__Work to be completed__
Show each line from the records below in which the word "Lane" occurs.

[Stored items from a collection]
>>>

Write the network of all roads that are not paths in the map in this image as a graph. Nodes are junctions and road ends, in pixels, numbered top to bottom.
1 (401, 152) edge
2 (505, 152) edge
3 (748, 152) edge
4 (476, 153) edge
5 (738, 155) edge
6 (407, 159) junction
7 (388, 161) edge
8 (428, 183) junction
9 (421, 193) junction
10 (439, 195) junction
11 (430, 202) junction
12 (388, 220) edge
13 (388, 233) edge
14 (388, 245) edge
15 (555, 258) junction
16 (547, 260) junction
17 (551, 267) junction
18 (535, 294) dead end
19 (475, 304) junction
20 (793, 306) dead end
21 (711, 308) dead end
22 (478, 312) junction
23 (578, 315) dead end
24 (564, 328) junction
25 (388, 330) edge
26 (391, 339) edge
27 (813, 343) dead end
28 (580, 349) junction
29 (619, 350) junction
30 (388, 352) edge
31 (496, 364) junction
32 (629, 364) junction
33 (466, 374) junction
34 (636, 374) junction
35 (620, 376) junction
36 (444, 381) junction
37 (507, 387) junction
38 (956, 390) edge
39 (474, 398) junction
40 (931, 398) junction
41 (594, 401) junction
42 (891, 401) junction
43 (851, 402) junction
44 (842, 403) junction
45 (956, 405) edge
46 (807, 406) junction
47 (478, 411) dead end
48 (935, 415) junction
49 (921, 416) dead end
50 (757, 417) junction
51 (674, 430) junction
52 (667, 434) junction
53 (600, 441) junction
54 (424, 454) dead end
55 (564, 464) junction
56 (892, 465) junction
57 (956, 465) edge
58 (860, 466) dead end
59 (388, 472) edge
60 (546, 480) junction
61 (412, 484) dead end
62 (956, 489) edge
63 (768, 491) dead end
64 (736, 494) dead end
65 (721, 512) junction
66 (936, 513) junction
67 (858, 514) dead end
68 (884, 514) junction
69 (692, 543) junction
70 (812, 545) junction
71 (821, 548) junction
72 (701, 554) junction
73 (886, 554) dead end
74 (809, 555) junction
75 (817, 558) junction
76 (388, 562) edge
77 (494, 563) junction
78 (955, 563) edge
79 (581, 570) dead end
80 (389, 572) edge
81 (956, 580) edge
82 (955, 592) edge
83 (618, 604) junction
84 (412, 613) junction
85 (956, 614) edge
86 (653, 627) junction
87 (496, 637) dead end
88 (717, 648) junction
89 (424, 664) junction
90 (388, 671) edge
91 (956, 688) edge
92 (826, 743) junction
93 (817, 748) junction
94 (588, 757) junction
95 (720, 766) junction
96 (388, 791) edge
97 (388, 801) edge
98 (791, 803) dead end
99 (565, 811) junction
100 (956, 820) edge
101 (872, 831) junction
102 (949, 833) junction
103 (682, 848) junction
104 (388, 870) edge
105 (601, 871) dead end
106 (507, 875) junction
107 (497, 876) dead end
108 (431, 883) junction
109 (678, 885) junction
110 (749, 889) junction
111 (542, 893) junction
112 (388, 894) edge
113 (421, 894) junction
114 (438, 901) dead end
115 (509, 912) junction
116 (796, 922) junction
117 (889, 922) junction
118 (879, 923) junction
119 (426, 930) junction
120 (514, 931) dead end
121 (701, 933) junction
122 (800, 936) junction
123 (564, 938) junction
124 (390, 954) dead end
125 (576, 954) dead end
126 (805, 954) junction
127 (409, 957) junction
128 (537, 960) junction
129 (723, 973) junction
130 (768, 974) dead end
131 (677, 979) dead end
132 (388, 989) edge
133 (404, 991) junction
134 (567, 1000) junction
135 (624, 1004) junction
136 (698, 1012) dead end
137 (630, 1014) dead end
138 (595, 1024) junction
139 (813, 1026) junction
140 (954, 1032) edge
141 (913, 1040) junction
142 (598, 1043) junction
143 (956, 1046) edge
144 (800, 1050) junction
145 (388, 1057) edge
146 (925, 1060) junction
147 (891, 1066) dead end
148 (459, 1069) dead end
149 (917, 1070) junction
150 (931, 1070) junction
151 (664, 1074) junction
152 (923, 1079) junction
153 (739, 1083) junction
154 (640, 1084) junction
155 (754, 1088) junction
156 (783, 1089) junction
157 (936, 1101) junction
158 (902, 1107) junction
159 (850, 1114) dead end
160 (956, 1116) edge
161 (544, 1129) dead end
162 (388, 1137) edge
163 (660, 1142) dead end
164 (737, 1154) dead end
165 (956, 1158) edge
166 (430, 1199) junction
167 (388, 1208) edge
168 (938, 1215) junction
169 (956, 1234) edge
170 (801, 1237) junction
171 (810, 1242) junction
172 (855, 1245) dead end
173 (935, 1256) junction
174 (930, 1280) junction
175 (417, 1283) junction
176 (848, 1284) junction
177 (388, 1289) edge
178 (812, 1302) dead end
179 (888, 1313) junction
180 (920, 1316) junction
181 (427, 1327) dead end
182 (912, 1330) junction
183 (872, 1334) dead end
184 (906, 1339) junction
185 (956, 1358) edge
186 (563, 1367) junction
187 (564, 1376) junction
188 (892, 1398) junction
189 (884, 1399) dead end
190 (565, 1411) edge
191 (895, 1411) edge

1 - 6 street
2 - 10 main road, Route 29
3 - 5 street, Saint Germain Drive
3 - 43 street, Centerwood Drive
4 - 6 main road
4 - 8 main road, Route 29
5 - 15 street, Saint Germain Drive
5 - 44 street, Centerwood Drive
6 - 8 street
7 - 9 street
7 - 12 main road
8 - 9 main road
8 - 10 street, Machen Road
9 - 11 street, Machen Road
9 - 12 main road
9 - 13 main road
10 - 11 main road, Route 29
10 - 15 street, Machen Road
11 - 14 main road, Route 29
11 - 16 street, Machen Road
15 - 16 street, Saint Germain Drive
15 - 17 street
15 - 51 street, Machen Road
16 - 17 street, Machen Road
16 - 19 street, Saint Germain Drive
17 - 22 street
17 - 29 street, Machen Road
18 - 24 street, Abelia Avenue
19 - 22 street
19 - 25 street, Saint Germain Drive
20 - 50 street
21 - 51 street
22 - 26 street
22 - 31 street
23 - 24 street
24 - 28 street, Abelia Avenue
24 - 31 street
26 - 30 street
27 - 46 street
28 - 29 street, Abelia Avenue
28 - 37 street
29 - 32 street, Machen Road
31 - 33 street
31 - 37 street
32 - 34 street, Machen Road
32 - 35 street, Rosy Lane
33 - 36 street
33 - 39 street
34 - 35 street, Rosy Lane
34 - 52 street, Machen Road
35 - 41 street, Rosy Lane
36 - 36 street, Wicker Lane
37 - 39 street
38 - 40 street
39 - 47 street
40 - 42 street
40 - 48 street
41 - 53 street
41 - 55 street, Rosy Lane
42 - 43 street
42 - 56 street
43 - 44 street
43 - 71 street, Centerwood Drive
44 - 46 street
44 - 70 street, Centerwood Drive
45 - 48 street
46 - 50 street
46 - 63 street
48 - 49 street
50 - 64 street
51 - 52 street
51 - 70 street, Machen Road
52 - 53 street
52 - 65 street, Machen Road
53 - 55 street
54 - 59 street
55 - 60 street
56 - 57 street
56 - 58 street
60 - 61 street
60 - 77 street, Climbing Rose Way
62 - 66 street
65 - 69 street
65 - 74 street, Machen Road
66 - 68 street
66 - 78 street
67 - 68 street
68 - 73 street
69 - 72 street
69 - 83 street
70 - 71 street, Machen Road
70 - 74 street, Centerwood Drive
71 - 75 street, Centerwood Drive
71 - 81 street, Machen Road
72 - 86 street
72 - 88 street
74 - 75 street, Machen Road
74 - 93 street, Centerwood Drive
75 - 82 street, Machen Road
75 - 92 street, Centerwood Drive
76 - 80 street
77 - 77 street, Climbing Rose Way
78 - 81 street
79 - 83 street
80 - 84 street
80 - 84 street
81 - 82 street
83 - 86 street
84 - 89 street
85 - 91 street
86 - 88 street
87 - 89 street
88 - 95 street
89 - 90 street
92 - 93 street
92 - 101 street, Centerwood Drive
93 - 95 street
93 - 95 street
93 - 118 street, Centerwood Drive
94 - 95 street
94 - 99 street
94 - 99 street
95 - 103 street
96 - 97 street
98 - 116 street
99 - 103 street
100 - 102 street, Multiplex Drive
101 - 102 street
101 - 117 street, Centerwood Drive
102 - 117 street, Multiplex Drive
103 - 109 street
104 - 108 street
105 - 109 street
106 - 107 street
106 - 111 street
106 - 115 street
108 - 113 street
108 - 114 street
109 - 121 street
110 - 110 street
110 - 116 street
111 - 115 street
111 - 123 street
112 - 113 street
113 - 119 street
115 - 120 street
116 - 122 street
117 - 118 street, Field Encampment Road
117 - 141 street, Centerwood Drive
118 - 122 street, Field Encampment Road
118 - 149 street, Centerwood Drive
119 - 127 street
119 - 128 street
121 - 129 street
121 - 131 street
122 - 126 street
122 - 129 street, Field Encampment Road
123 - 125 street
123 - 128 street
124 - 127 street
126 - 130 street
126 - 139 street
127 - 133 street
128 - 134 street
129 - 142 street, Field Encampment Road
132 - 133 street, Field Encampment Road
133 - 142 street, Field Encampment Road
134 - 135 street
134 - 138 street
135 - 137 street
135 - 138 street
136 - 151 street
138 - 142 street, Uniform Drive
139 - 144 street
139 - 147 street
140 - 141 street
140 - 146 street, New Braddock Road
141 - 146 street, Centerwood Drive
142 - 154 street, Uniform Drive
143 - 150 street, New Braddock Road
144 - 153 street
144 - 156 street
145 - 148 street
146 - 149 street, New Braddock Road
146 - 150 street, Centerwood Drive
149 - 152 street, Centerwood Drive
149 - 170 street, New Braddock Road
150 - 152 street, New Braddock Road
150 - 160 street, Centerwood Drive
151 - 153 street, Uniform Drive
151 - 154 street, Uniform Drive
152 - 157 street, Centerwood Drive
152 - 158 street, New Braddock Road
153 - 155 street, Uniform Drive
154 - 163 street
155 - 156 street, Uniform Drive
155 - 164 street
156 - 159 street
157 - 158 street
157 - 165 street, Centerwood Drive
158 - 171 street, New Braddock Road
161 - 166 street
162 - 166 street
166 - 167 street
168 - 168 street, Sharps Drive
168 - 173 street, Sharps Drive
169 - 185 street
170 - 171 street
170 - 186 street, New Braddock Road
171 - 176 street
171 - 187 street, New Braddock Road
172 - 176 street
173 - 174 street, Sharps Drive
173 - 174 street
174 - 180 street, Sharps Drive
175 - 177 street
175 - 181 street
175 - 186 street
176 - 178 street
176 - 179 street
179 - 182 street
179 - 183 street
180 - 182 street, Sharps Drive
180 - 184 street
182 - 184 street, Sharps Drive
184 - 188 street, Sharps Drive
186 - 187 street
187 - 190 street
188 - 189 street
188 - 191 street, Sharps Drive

<<<

__Result below__
32 - 35 street, Rosy Lane
34 - 35 street, Rosy Lane
35 - 41 street, Rosy Lane
36 - 36 street, Wicker Lane
41 - 55 street, Rosy Lane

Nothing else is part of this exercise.